By Ed Ohlweiler
Just who was this luminary comet of a man? This figure whose heart failed at the young age of 38 and yet at different times was a forester, philosopher, adventurer, athlete, arctic explorer, activist, labor spokesman, environmentalist, writer, romantic and jester? This man who, to quote one acquaintance, “never rested”?
And where did he get his massive reserves of energy?
Reading about the life of Bob Marshall — the Bob behind “the Bob” Wilderness Area in western Montana — you can’t help wondering if he predicted his own demise. His brother George, who knew him better than anyone, dispelled this as myth, but many have jumped to this same conclusion because of the enormity of his life. “Living life fully” is something he promoted, and yet it seems he surpassed the boundaries of what a “full life“ normally entails.

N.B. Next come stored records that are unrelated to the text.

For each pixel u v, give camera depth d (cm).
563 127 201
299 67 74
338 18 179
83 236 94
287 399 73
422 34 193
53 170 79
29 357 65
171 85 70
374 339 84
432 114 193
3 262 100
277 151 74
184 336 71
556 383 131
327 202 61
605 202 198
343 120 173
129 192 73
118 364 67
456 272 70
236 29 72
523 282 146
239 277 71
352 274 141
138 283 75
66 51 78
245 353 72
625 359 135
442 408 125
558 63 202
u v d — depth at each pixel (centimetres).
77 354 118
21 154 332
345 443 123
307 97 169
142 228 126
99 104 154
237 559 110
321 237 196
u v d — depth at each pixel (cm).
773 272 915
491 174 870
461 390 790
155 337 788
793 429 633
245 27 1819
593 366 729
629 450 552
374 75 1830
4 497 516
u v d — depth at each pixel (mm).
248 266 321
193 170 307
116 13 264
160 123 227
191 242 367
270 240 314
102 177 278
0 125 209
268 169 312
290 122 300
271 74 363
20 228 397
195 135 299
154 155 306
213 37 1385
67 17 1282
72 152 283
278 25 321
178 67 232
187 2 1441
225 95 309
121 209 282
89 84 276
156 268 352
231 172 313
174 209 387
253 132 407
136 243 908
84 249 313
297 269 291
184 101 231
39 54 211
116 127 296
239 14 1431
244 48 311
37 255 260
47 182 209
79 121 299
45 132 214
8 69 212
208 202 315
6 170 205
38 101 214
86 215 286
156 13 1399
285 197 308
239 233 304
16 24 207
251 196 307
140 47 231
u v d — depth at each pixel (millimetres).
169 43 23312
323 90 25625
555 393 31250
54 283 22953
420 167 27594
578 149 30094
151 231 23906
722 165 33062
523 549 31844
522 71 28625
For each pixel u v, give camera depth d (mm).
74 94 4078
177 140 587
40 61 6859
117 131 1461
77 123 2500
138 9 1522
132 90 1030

Born in 1901 and the son of a constitutional lawyer, conservationist and civil rights advocate, Bob spent summers in the Adirondack Mountains where he fostered a love of nature and, along with his brothers, became the first to climb all 46 peaks over 4,000 feet. While he was always smart, he initially seemed to thrive more in the woods, seeking solace from school or social functions.
Certainly the crucible of his love for wild places, a progressive father, a sense of responsibility coming from being born to privilege and his boundless energy formed the basis of what we know about his life. But there are things — just as intriguing — that we’ll never know.
What we do know is that he was a visionary ahead of his time, pushing for wilderness legislation almost 40 years before the birth of the Wilderness Act in 1964. He saw wilderness access as a basic human right for every person at a time when massive amounts of land were being gobbled up by individuals and corporations.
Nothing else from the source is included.